Strategy: ServiceNow-Side Dedup

Keep the handler narrow. Add a Business Rule on incident (Before Insert) that collapses duplicates onto an open parent Incident.

Dedup key (recommended):

policy_name + cluster + namespace + deployment

Pod name is too volatile — re-scheduled pods get new names and would break the match. Deployment is the stable unit for “same problem, same workload”.

Business Rule Sketch

System Definition → Business Rules → New

Field Value
Name ACS Incident dedup
Table Incident [incident]
When before
Order 100
Insert
Advanced

Script:

(function executeRule(current, previous) {
  var shortDesc = current.short_description.toString();
  if (shortDesc.indexOf('ACS policy violation: ') !== 0) return;

  // Extract dedup key from description
  var desc = current.description.toString();
  var cluster = _grab(desc, /^Cluster:\s*(.+)$/m);
  var namespace = _grab(desc, /^Namespace:\s*(.+)$/m);
  var workload = _grab(desc, /^Workload:\s*[^/]+\/\s*(.+)$/m);
  var dedupKey = [shortDesc, cluster, namespace, workload].join('|');

  var gr = new GlideRecord('incident');
  gr.addQuery('short_description', shortDesc);
  gr.addQuery('state', 'IN', '1,2,3');  // New, In Progress, On Hold
  gr.addQuery('description', 'CONTAINS', 'Cluster: ' + cluster);
  gr.addQuery('description', 'CONTAINS', 'Namespace: ' + namespace);
  gr.setLimit(1);
  gr.query();

  if (gr.next()) {
    gr.work_notes = '[ACS dedup] additional occurrence at '
      + new GlideDateTime().getDisplayValue()
      + '\nKey: ' + dedupKey;
    gr.update();
    current.setAbortAction(true);  // prevent new insert
  }

  function _grab(s, re) { var m = re.exec(s); return m ? m[1].trim() : ''; }
})(current, previous);

Behavior:

  • First violation → new Incident
  • Same policy + cluster + namespace + deployment while Incident is open → work_notes append, no new Incident
  • Incident closed → next violation reopens as a fresh Incident

Why Dedup In ServiceNow, Not In The Handler

  • Handler has no read access to prior Incidents without extra GlideRecord work — once you add that, you are building a Business Rule anyway
  • Business Rules survive handler rewrites
  • Dedup logic depends on Incident state (open vs closed), which is a ServiceNow concept, not an RHACS concept
  • Operators can tune the rule without redeploying the handler

Storm Control: Rate Limiting

Separate concern: bursts from a newly-attached policy that suddenly covers 10,000 pods.

Options, pick one:

Control Where Cost
RHACS policy scope narrowing RHACS Free. Excludes known-noisy namespaces.
Webhook rate limit on the edge proxy Proxy Requires a proxy. Drops events silently.
ServiceNow Business Rule throttle ServiceNow Add rate-limit state to a scratchpad table; complexity.

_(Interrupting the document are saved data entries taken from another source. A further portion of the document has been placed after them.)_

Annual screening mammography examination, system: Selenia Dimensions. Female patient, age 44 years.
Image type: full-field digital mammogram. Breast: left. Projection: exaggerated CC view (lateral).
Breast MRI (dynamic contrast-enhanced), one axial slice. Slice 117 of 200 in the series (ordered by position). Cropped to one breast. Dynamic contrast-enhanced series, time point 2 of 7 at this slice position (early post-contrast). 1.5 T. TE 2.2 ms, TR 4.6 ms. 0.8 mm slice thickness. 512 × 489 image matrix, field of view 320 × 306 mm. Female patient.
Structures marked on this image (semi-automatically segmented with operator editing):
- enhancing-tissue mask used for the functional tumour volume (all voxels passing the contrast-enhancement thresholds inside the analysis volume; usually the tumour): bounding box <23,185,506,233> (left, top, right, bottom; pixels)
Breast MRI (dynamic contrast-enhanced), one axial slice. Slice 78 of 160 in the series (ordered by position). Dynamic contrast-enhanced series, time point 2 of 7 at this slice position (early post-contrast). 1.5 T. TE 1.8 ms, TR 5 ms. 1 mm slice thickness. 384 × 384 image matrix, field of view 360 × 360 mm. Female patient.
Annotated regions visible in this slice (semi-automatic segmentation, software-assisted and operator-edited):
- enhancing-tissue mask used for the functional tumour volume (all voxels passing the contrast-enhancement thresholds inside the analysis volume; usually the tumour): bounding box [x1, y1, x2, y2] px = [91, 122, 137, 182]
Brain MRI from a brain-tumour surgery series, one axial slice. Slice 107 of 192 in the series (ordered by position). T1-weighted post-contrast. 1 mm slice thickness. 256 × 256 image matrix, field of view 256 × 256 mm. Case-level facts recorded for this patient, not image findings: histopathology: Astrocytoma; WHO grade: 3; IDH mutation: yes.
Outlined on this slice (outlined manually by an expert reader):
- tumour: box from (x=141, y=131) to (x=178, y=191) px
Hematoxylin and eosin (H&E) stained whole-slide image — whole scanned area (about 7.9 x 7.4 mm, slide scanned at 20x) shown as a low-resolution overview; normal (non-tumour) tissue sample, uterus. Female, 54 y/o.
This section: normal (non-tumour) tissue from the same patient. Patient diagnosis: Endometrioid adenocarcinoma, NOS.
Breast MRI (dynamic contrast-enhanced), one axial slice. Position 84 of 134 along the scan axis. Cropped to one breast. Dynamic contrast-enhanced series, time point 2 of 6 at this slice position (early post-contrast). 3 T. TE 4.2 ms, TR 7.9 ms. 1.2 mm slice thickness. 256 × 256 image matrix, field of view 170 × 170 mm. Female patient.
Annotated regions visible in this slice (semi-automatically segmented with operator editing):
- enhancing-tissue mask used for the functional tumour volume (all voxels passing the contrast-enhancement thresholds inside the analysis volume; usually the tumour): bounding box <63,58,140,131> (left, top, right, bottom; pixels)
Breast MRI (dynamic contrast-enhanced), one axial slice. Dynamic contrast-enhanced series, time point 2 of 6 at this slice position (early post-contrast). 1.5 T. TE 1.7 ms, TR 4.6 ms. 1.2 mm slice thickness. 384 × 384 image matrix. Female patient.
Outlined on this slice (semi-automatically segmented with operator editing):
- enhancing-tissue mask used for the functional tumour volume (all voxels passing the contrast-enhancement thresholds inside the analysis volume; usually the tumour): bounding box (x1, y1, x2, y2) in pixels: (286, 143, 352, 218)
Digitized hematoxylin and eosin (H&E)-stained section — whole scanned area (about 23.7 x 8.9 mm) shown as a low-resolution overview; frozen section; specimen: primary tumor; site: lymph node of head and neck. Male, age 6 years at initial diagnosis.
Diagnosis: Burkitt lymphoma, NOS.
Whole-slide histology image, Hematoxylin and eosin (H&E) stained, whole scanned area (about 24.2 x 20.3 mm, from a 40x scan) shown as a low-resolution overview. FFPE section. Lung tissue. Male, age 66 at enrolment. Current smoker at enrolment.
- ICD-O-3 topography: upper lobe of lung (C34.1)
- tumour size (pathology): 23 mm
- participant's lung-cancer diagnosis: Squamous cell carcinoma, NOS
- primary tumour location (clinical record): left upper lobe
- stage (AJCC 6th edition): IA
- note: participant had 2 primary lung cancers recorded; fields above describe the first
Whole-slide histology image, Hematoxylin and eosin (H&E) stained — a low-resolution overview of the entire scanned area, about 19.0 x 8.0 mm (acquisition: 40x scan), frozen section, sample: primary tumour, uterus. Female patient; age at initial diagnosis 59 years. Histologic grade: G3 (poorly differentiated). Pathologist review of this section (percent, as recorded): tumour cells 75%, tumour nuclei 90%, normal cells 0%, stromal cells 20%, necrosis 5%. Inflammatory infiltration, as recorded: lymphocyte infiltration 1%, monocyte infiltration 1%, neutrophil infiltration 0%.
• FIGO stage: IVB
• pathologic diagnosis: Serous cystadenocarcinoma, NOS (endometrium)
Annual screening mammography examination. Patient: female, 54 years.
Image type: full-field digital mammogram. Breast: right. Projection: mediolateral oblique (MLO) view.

Prefer RHACS-side scope narrowing. Dropping events at the proxy hides real signal; throttling in ServiceNow builds state that drifts.

Observability

Always log the dedup decision:

gs.info('[ACS dedup] collapsed onto ' + gr.number + ' key=' + dedupKey);

Without this, “why did my new violation not create a ticket” becomes unanswerable.

Boundaries

  • Dedup by short_description string match breaks if you change the short_description format in the handler. Keep them in sync.
  • Matching on description CONTAINS cluster/namespace is brittle if you change the description layout. Consider adding u_acs_cluster, u_acs_namespace columns and matching those — see Incident Fields Reference.
  • setAbortAction(true) aborts insert but the handler still returns 201 with a bogus sys_id (the pre-insert current). RHACS does not care, but your logs will show inserts that did not land in the table.